Repeat each entry word for word.

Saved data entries
=== Begin Enclosure ===

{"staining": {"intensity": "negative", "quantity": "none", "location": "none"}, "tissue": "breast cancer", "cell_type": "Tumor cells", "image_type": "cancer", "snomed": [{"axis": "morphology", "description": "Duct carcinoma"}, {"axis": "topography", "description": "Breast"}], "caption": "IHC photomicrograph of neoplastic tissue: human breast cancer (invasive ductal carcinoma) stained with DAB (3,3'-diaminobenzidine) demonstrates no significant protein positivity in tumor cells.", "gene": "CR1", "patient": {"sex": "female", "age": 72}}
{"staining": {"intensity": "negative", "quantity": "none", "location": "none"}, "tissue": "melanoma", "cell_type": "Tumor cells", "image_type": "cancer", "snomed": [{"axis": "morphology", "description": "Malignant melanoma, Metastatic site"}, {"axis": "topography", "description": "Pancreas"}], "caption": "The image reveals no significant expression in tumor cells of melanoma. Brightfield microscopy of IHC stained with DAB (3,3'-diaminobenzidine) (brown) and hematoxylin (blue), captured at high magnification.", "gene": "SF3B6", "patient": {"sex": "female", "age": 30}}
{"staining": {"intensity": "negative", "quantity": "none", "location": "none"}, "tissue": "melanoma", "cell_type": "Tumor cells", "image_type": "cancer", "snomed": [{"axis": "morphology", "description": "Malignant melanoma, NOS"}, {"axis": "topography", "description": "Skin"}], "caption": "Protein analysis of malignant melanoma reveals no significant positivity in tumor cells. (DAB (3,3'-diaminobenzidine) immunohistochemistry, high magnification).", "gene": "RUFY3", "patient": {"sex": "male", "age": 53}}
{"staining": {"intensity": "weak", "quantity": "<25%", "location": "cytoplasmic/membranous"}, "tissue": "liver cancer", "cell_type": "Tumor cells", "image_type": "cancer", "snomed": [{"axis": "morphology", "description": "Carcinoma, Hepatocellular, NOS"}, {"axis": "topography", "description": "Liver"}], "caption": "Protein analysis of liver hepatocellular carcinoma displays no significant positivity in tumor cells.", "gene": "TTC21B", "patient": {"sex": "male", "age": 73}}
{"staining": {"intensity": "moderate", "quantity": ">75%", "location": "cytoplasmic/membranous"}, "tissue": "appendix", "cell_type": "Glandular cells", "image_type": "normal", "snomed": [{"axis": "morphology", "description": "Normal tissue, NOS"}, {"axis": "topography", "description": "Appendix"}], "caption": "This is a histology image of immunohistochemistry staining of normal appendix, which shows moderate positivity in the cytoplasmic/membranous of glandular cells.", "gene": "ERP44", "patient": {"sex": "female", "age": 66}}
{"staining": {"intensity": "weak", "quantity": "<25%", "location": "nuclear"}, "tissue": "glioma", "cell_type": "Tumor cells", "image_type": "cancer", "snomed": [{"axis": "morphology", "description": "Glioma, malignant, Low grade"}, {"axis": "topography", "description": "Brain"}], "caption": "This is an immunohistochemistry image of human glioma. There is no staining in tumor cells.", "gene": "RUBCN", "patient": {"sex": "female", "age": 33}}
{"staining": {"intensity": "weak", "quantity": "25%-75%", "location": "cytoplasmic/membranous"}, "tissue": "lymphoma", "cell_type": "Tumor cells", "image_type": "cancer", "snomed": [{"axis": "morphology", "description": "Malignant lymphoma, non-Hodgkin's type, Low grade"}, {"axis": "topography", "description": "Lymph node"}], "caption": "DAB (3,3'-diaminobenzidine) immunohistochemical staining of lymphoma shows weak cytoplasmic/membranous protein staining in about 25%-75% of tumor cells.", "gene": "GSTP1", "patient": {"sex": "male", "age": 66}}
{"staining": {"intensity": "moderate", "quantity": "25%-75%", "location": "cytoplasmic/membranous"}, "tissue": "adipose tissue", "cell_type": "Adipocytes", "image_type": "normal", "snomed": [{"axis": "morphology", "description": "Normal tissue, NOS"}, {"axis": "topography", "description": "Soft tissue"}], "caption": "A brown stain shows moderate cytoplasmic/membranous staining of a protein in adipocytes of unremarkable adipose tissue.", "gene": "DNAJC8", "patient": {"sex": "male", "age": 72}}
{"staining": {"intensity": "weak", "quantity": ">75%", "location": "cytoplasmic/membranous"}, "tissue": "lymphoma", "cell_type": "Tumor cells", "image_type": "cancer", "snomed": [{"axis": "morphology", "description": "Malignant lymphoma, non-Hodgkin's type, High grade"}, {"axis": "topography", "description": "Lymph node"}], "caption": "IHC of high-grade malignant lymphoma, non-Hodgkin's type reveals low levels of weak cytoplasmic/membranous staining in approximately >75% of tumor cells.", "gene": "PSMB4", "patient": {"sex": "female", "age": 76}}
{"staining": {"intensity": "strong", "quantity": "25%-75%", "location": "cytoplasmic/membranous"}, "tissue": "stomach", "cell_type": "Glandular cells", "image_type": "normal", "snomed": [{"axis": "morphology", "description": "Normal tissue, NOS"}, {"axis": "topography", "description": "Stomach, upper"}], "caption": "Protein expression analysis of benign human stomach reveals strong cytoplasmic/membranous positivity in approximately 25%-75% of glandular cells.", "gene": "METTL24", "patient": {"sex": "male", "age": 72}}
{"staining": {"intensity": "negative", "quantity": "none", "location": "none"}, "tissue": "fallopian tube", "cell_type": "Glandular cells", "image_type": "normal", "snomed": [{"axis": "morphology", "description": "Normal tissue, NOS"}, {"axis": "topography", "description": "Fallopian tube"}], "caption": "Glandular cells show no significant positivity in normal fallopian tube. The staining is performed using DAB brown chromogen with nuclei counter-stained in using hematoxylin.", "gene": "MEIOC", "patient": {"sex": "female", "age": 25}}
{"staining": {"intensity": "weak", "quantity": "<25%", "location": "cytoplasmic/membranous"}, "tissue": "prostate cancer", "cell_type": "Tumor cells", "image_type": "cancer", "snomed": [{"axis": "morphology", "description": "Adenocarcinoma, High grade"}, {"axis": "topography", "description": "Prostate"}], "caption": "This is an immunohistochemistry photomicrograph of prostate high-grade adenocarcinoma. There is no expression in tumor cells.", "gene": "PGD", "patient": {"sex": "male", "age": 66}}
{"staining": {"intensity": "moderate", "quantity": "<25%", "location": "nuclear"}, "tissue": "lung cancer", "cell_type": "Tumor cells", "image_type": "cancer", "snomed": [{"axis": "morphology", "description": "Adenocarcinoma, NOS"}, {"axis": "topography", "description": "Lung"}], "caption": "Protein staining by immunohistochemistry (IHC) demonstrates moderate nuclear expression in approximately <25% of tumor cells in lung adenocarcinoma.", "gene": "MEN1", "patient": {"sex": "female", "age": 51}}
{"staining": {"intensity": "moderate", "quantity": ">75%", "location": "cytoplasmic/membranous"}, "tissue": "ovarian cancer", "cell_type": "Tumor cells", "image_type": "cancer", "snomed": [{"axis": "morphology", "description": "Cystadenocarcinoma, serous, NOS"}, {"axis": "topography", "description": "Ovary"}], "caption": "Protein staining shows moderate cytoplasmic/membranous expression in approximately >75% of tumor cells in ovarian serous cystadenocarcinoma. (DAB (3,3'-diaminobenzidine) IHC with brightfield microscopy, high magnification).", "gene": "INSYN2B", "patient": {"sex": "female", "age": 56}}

=== End Enclosure ===

Answer to the exercise:
{"staining": {"intensity": "negative", "quantity": "none", "location": "none"}, "tissue": "breast cancer", "cell_type": "Tumor cells", "image_type": "cancer", "snomed": [{"axis": "morphology", "description": "Duct carcinoma"}, {"axis": "topography", "description": "Breast"}], "caption": "IHC photomicrograph of neoplastic tissue: human breast cancer (invasive ductal carcinoma) stained with DAB (3,3'-diaminobenzidine) demonstrates no significant protein positivity in tumor cells.", "gene": "CR1", "patient": {"sex": "female", "age": 72}}
{"staining": {"intensity": "negative", "quantity": "none", "location": "none"}, "tissue": "melanoma", "cell_type": "Tumor cells", "image_type": "cancer", "snomed": [{"axis": "morphology", "description": "Malignant melanoma, Metastatic site"}, {"axis": "topography", "description": "Pancreas"}], "caption": "The image reveals no significant expression in tumor cells of melanoma. Brightfield microscopy of IHC stained with DAB (3,3'-diaminobenzidine) (brown) and hematoxylin (blue), captured at high magnification.", "gene": "SF3B6", "patient": {"sex": "female", "age": 30}}
{"staining": {"intensity": "negative", "quantity": "none", "location": "none"}, "tissue": "melanoma", "cell_type": "Tumor cells", "image_type": "cancer", "snomed": [{"axis": "morphology", "description": "Malignant melanoma, NOS"}, {"axis": "topography", "description": "Skin"}], "caption": "Protein analysis of malignant melanoma reveals no significant positivity in tumor cells. (DAB (3,3'-diaminobenzidine) immunohistochemistry, high magnification).", "gene": "RUFY3", "patient": {"sex": "male", "age": 53}}
{"staining": {"intensity": "weak", "quantity": "<25%", "location": "cytoplasmic/membranous"}, "tissue": "liver cancer", "cell_type": "Tumor cells", "image_type": "cancer", "snomed": [{"axis": "morphology", "description": "Carcinoma, Hepatocellular, NOS"}, {"axis": "topography", "description": "Liver"}], "caption": "Protein analysis of liver hepatocellular carcinoma displays no significant positivity in tumor cells.", "gene": "TTC21B", "patient": {"sex": "male", "age": 73}}
{"staining": {"intensity": "moderate", "quantity": ">75%", "location": "cytoplasmic/membranous"}, "tissue": "appendix", "cell_type": "Glandular cells", "image_type": "normal", "snomed": [{"axis": "morphology", "description": "Normal tissue, NOS"}, {"axis": "topography", "description": "Appendix"}], "caption": "This is a histology image of immunohistochemistry staining of normal appendix, which shows moderate positivity in the cytoplasmic/membranous of glandular cells.", "gene": "ERP44", "patient": {"sex": "female", "age": 66}}
{"staining": {"intensity": "weak", "quantity": "<25%", "location": "nuclear"}, "tissue": "glioma", "cell_type": "Tumor cells", "image_type": "cancer", "snomed": [{"axis": "morphology", "description": "Glioma, malignant, Low grade"}, {"axis": "topography", "description": "Brain"}], "caption": "This is an immunohistochemistry image of human glioma. There is no staining in tumor cells.", "gene": "RUBCN", "patient": {"sex": "female", "age": 33}}
{"staining": {"intensity": "weak", "quantity": "25%-75%", "location": "cytoplasmic/membranous"}, "tissue": "lymphoma", "cell_type": "Tumor cells", "image_type": "cancer", "snomed": [{"axis": "morphology", "description": "Malignant lymphoma, non-Hodgkin's type, Low grade"}, {"axis": "topography", "description": "Lymph node"}], "caption": "DAB (3,3'-diaminobenzidine) immunohistochemical staining of lymphoma shows weak cytoplasmic/membranous protein staining in about 25%-75% of tumor cells.", "gene": "GSTP1", "patient": {"sex": "male", "age": 66}}
{"staining": {"intensity": "moderate", "quantity": "25%-75%", "location": "cytoplasmic/membranous"}, "tissue": "adipose tissue", "cell_type": "Adipocytes", "image_type": "normal", "snomed": [{"axis": "morphology", "description": "Normal tissue, NOS"}, {"axis": "topography", "description": "Soft tissue"}], "caption": "A brown stain shows moderate cytoplasmic/membranous staining of a protein in adipocytes of unremarkable adipose tissue.", "gene": "DNAJC8", "patient": {"sex": "male", "age": 72}}
{"staining": {"intensity": "weak", "quantity": ">75%", "location": "cytoplasmic/membranous"}, "tissue": "lymphoma", "cell_type": "Tumor cells", "image_type": "cancer", "snomed": [{"axis": "morphology", "description": "Malignant lymphoma, non-Hodgkin's type, High grade"}, {"axis": "topography", "description": "Lymph node"}], "caption": "IHC of high-grade malignant lymphoma, non-Hodgkin's type reveals low levels of weak cytoplasmic/membranous staining in approximately >75% of tumor cells.", "gene": "PSMB4", "patient": {"sex": "female", "age": 76}}
{"staining": {"intensity": "strong", "quantity": "25%-75%", "location": "cytoplasmic/membranous"}, "tissue": "stomach", "cell_type": "Glandular cells", "image_type": "normal", "snomed": [{"axis": "morphology", "description": "Normal tissue, NOS"}, {"axis": "topography", "description": "Stomach, upper"}], "caption": "Protein expression analysis of benign human stomach reveals strong cytoplasmic/membranous positivity in approximately 25%-75% of glandular cells.", "gene": "METTL24", "patient": {"sex": "male", "age": 72}}
{"staining": {"intensity": "negative", "quantity": "none", "location": "none"}, "tissue": "fallopian tube", "cell_type": "Glandular cells", "image_type": "normal", "snomed": [{"axis": "morphology", "description": "Normal tissue, NOS"}, {"axis": "topography", "description": "Fallopian tube"}], "caption": "Glandular cells show no significant positivity in normal fallopian tube. The staining is performed using DAB brown chromogen with nuclei counter-stained in using hematoxylin.", "gene": "MEIOC", "patient": {"sex": "female", "age": 25}}
{"staining": {"intensity": "weak", "quantity": "<25%", "location": "cytoplasmic/membranous"}, "tissue": "prostate cancer", "cell_type": "Tumor cells", "image_type": "cancer", "snomed": [{"axis": "morphology", "description": "Adenocarcinoma, High grade"}, {"axis": "topography", "description": "Prostate"}], "caption": "This is an immunohistochemistry photomicrograph of prostate high-grade adenocarcinoma. There is no expression in tumor cells.", "gene": "PGD", "patient": {"sex": "male", "age": 66}}
{"staining": {"intensity": "moderate", "quantity": "<25%", "location": "nuclear"}, "tissue": "lung cancer", "cell_type": "Tumor cells", "image_type": "cancer", "snomed": [{"axis": "morphology", "description": "Adenocarcinoma, NOS"}, {"axis": "topography", "description": "Lung"}], "caption": "Protein staining by immunohistochemistry (IHC) demonstrates moderate nuclear expression in approximately <25% of tumor cells in lung adenocarcinoma.", "gene": "MEN1", "patient": {"sex": "female", "age": 51}}
{"staining": {"intensity": "moderate", "quantity": ">75%", "location": "cytoplasmic/membranous"}, "tissue": "ovarian cancer", "cell_type": "Tumor cells", "image_type": "cancer", "snomed": [{"axis": "morphology", "description": "Cystadenocarcinoma, serous, NOS"}, {"axis": "topography", "description": "Ovary"}], "caption": "Protein staining shows moderate cytoplasmic/membranous expression in approximately >75% of tumor cells in ovarian serous cystadenocarcinoma. (DAB (3,3'-diaminobenzidine) IHC with brightfield microscopy, high magnification).", "gene": "INSYN2B", "patient": {"sex": "female", "age": 56}}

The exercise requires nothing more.